Aluno de John Rawls, Amartya Sen desenvolveu uma extensa crítica e revisão das ideias básicas de Rawls. Para Sen, a justiça não deve ser avaliada em termos binários (existe justiça ou não); Sen não apoia um ideal abstracto plenamente estabelecido de justiça para avaliar a adequação de diferentes instituições – motivo pelo qual Sen busca formular sua teoria tendo a desigualdade e a diversidade como alguns de seus principais pontos de partida.

Na sua teoria, Sen argumenta que a uma igualdade sempre corresponderá uma desigualdade, e essa analogia não pode ser estendida à relação entre igualdade e liberdade. Partindo do estudo do fenómeno da desigualdade, Sen sugere uma perspectiva de análise baseada na "capacidade", cuja abordagem se distinguiria das perspectivas tradicionais de avaliação individual e social, as quais comumente se baseiam em variáveis tais quais " bens primários" (como no caso de Rawls), " recursos" (como no caso de Dworkin) ou " rendimento efectivo" (caso da maioria das análises de cariz económico).

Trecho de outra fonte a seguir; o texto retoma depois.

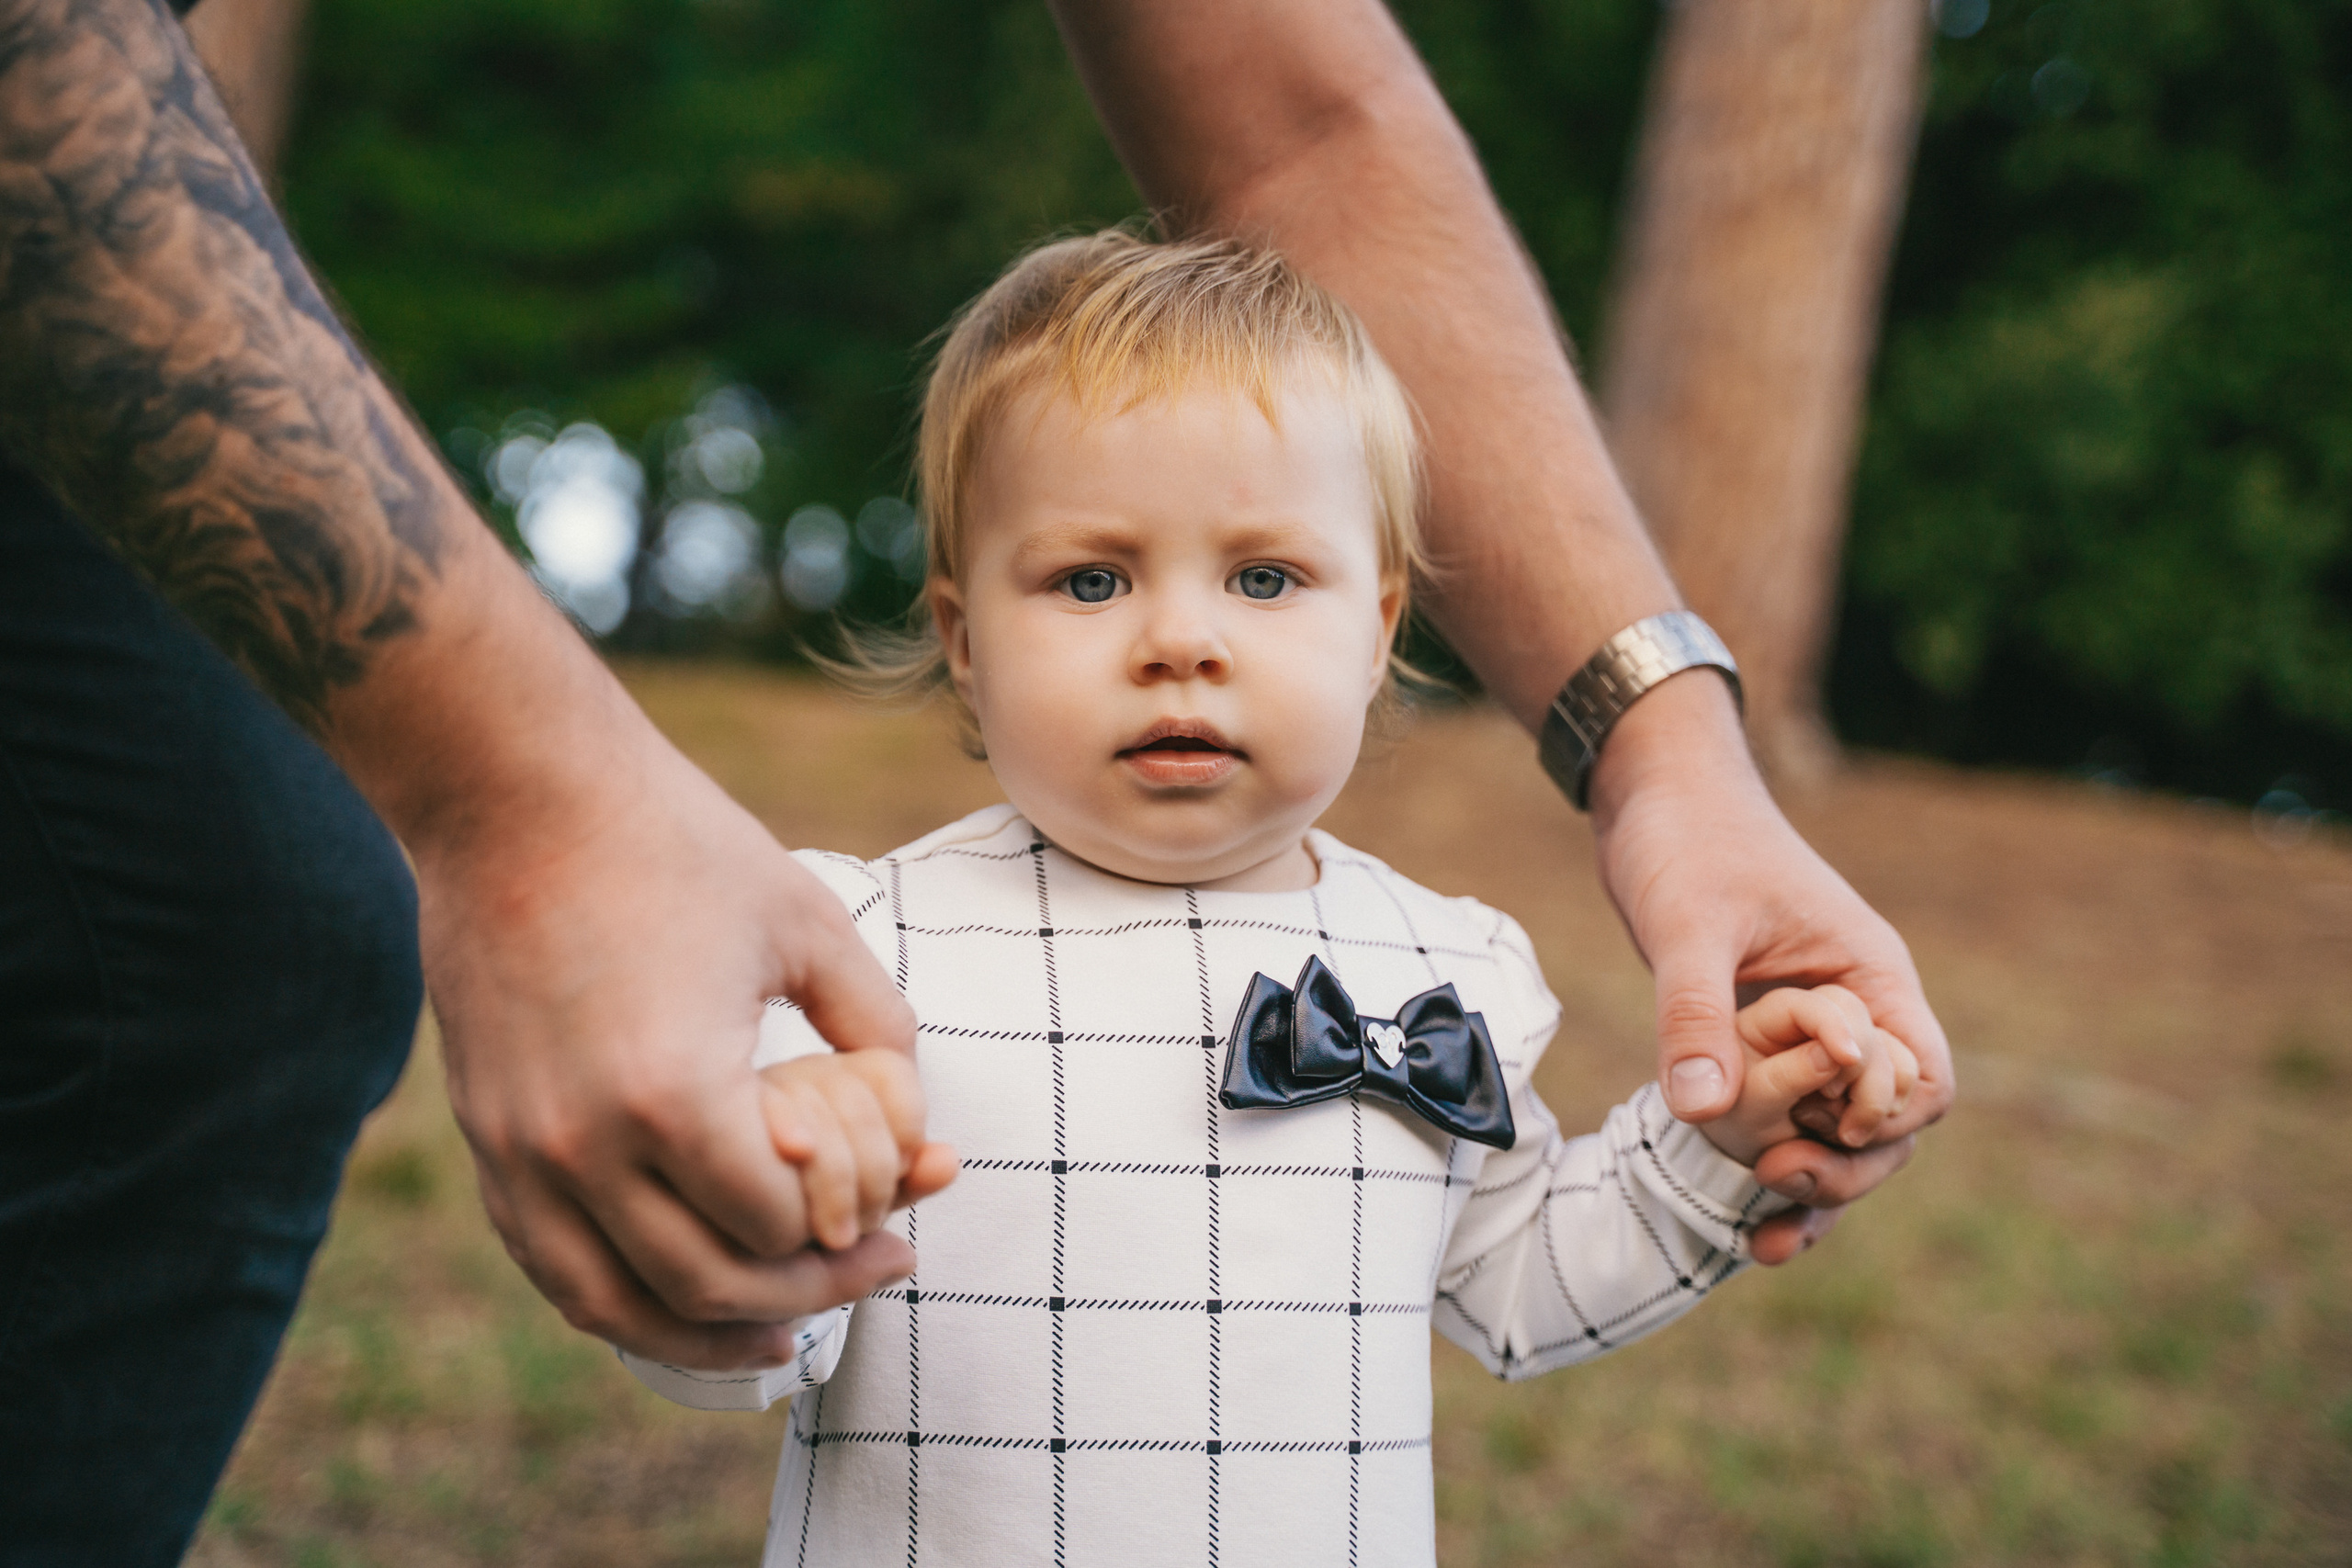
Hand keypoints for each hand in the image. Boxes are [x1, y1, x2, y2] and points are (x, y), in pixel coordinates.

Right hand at [420, 730, 934, 1369]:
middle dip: (809, 1293)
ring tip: (782, 1338)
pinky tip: (679, 1299)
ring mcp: (521, 1153)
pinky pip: (552, 1264)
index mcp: (673, 1096)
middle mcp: (584, 1148)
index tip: (910, 1215)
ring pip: (616, 1305)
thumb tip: (917, 1120)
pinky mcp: (490, 1140)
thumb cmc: (673, 846)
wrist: (515, 796)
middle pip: (708, 1282)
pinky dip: (621, 1301)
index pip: (780, 1223)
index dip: (858, 1232)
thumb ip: (875, 1032)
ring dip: (708, 1334)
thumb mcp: (808, 926)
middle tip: (877, 1269)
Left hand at [1586, 675, 1952, 1263]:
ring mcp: (1809, 1035)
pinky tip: (1736, 1220)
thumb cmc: (1686, 838)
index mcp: (1869, 977)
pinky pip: (1785, 1119)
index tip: (1817, 1132)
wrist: (1651, 796)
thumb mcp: (1687, 923)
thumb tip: (1701, 1113)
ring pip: (1839, 1133)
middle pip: (1891, 1124)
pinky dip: (1769, 1165)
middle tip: (1776, 1188)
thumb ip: (1694, 1012)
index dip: (1887, 1121)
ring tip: (1760, 1242)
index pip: (1924, 1075)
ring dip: (1812, 1186)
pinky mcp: (1762, 1045)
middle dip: (1848, 1169)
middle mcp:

De acordo com Sen, todas essas variáveis tradicionais consistem apenas em instrumentos para a realização do bem-estar e meios para a liberdade.

a capacidade, ao contrário, implica a liberdade para encontrar funcionamentos (parte dos elementos constitutivos do bem-estar e do estado de uma pessoa), além de desempenhar um papel directo no próprio bem-estar. Além disso, a capacidade concentra-se directamente sobre a liberdade, e não sobre os meios para realizá-la: ela é, assim, um "reflexo da liberdade substantiva".

Neste sentido, a capacidade de uma determinada pessoa representa a sua liberdade de realizar bem-estar .

Símbolos da Justiça

Na estátua da justiça, em Berna , onde são visíveis os aspectos que a devem caracterizar: cegueira, pois deve ser isenta e imparcial; balança, pois deve ter discernimento para avaliar as provas apresentadas; espada, para exercer o poder de decisão.

Os símbolos da justiça são imagens alegóricas que são utilizadas e difundidas como a representação da justiça ou da sua manifestação.

São símbolos usuais da justiça: a espada , a balança e a deusa de olhos vendados.

  • Espada - simboliza a força, coragem, ordem, regra e aquilo que a razão dita e a coerção para alcançar tais determinações;
  • Balança - simboliza a equidade, o equilíbrio, a ponderação, a igualdade das decisões aplicadas pela lei;
  • Deusa de olhos vendados - usualmente uma imagem da deusa romana Iustitia , que corresponde à grega Dice , significa o desejo de nivelar o tratamento jurídico de todos por igual, sem nenhuma distinção. Tem o propósito da imparcialidade e da objectividade. É a afirmação de que todos são iguais perante à lei. Portanto, uma vez que seus olhos estão vendados, elucidam o disposto claro e evidentemente. Há que dizer que a imagem original não comportava tal venda, no entanto, com a evolução da humanidade, por obra dos alemães, esta modificou-se até aos dias de hoje.
  • Deusa de olhos abertos e sem venda - pode ser interpretada como a necessidade de não deixar que nenhum pormenor relevante para a aplicação da lei seja desconsiderado e avaliar o julgamento sobre todas as perspectivas.

O direito sem a balança para pesá-lo é força bruta e irracional .

O direito sem a espada para obrigar sua aplicação é fraco .

Da mesma forma que a ausência da venda nos olhos lhe retira a imparcialidade .

Cada uma deve completar a outra para que a justiça seja a mais justa possível.

Concluo este texto solicitando-lhes que confrontem a teoria com a prática e verificarão que algumas práticas de justiça são de facto uma tremenda injustiça ou falta dela.